Porto Alegre – O MP-RS (Ministério Público do Rio Grande do Sul) informou, ontem, que a gestão que comandou o Internacional entre 2015 e 2016 está sendo investigada de uma possível formação de “associação criminosa” para comandar a equipe, que abrangeria as áreas de finanças, patrimônio e administração do clube. Entre os acusados está Vitório Piffero, ex-presidente do clube no período.

Ontem pela manhã foram cumpridos mandados de busca e apreensão em pelo menos 28 empresas, que, segundo informações dadas pelos promotores em entrevista coletiva, estão envolvidas no desvio de recursos e outros atos que constituem investigação do MP-RS.

“Aquela gestão 2015/2016 foi praticamente uma associação criminosa”, afirmou Marcelo Lemos Dornelles, subprocurador-geral de Justiça do Rio Grande do Sul. “O Inter é uma entidade privada, os crimes ocorrem no âmbito privado. Se tivesse agente público, era um grande sistema de corrupção. Não sendo, é associação criminosa”, explicou.
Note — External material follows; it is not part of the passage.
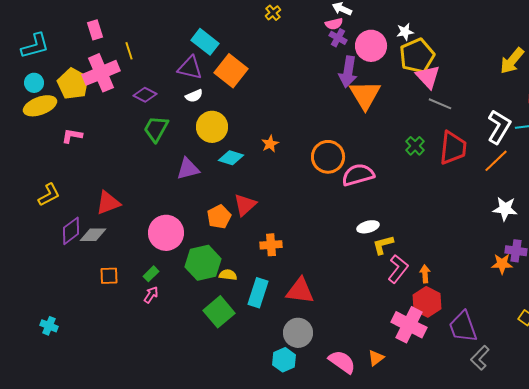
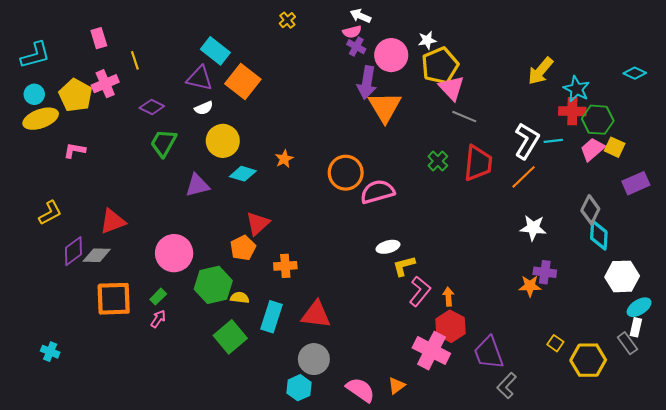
pink cross: (101, 73) -> (105, 84), size x0.7
orange pentagon: (219, 217) -> (243, 248), moved
orange square: (109, 276) -> (114, 299), size x1.8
Além de Piffero, mais cinco dirigentes que comandaram o Inter no período são investigados: Pedro Affatato, ex-vice-presidente eleito e vice de finanças; Alexandre Limeira, ex-vice de administração; Emidio Marques Ferreira, que ocupou cargo de vice de patrimônio; Marcelo Domingues de Freitas e Castro, ex-vice jurídico; e Carlos Pellegrini, ex-vice de futebol.

 

Irregularidades

O promotor de Justiça e coordenador do Grupo de Atuação Especial de Combate ao Crime Organizado, Flávio Duarte, explicou algumas das irregularidades encontradas. “O braço administrativo, financeiro e patrimonial estava ligado às obras. Foi apurado pelo Ministério Público que 94% das notas fiscais (apresentadas por empresas terceirizadas) não correspondiam aos serviços prestados. Também obras não realizadas no CT de Eldorado (que fica em Guaíba, em área cedida pelo governo do RS). Não havia sequer autorização de órgãos públicos para realização de obras lá”, citou o promotor.